TR: What challenges do you foresee in reaching those enterprise markets?
MF: The biggest challenge is still for us to be known. I think that very few companies in the enterprise sector have ever heard about Telia Carrier. Then we changed our name, and now absolutely no one has heard about Arelion. So, one of our biggest challenges is to become known. After that, we need to find these customers. What type of shows do they go to? Usually, when we find them and explain who we are and what we can do, the interest is there.
TR: In your talks with hyperscalers, other carriers, and everyone else, what comes up as the biggest challenges ahead for the network industry as a whole?

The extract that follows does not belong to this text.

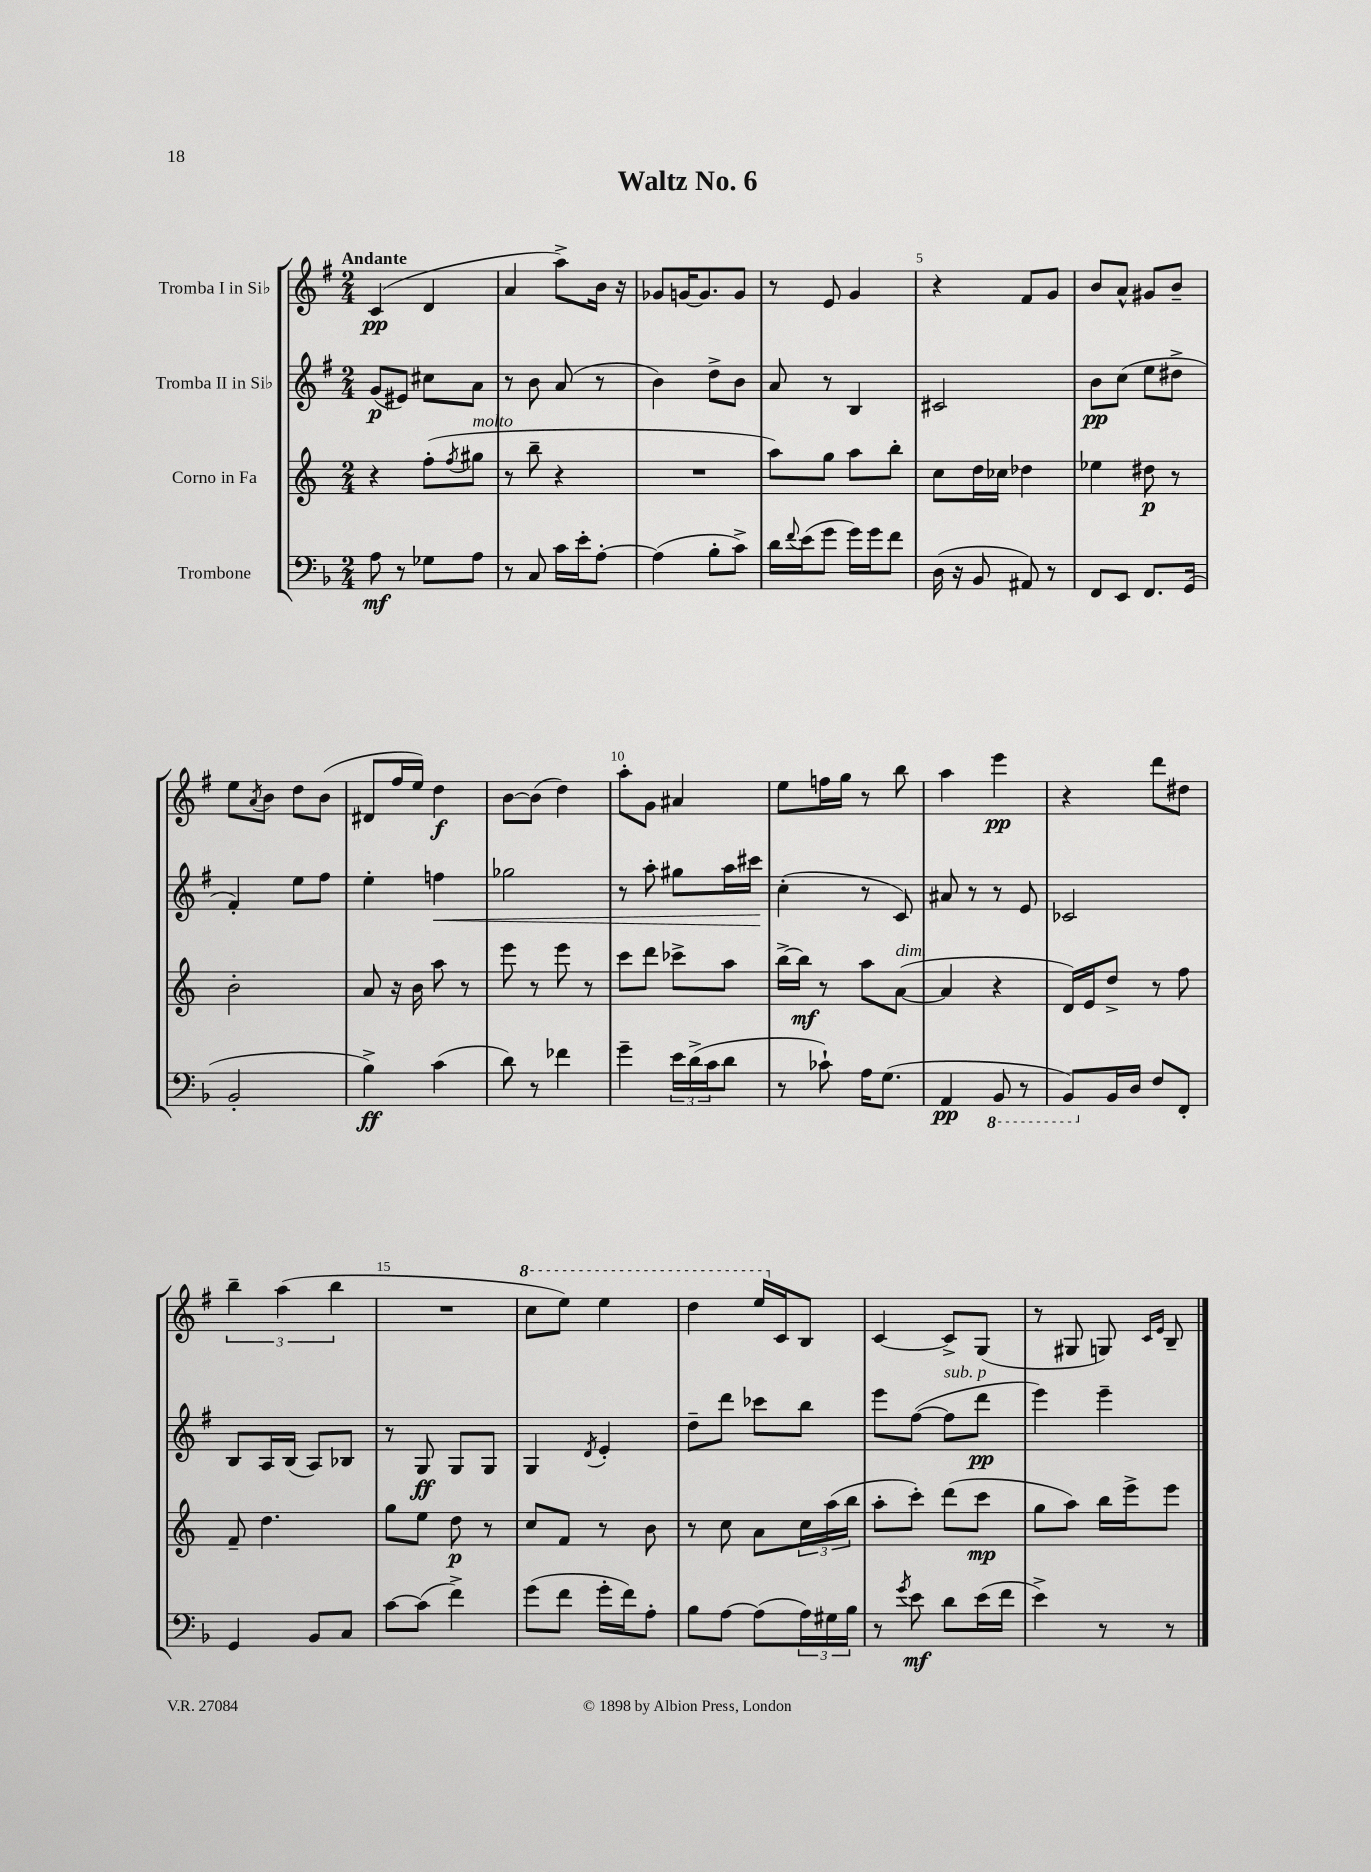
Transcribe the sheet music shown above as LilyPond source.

MF: I think one of the biggest issues in the whole industry is that Shannon’s limit is around the corner. There is a physical limit on how much traffic you can send down a fiber and this limit is referred to as Shannon’s limit. Five years ago, you could always replace your old DWDM system and get twice as much capacity, and it was fine to have one fiber pair everywhere. That is not the case anymore. Now, you need to find more fiber pairs. That’s a huge challenge for everyone right now, especially in the U.S., where there is less fiber in the ground than in Europe. Then, when traffic is growing, you need to add more fibers in parallel to the fibers you already have, and obviously a new fiber pair comes with new costs.
TR: How have recent global events impacted the way people think about network infrastructure?
MF: Until recently, security discussions were focused on logical security – what’s going on in the traffic and so on. I think this is the first year where the big topic has become the physical security of networks, both in the U.S. and Europe. The likelihood of sabotage is much higher today than ever before. Pre-2022, I’d never heard of any sabotage ever, but then we had some in Europe last year. There was the Nord Stream gas pipeline in the Baltic Sea, but there was also some sabotage around the Paris and Marseille area, where someone cut cables last year. Now, network owners and customers are afraid that this is the next step for terrorists. Instead of DDoS attacks, attackers might actually go out to physically disconnect or even destroy cables. That is something that all of us must consider this year: how do we protect our networks better? How do we limit the understanding of where they are physically installed? Five years ago, this type of network knowledge was regarded as “super” public information. And, of course, we want all the fishermen to know where subsea cables are, so they don’t cut them with an anchor or their trawl. But at the same time, we do not really want anyone to understand where they are – a difficult contradiction.
TR: Thank you for talking with Telecom Ramblings!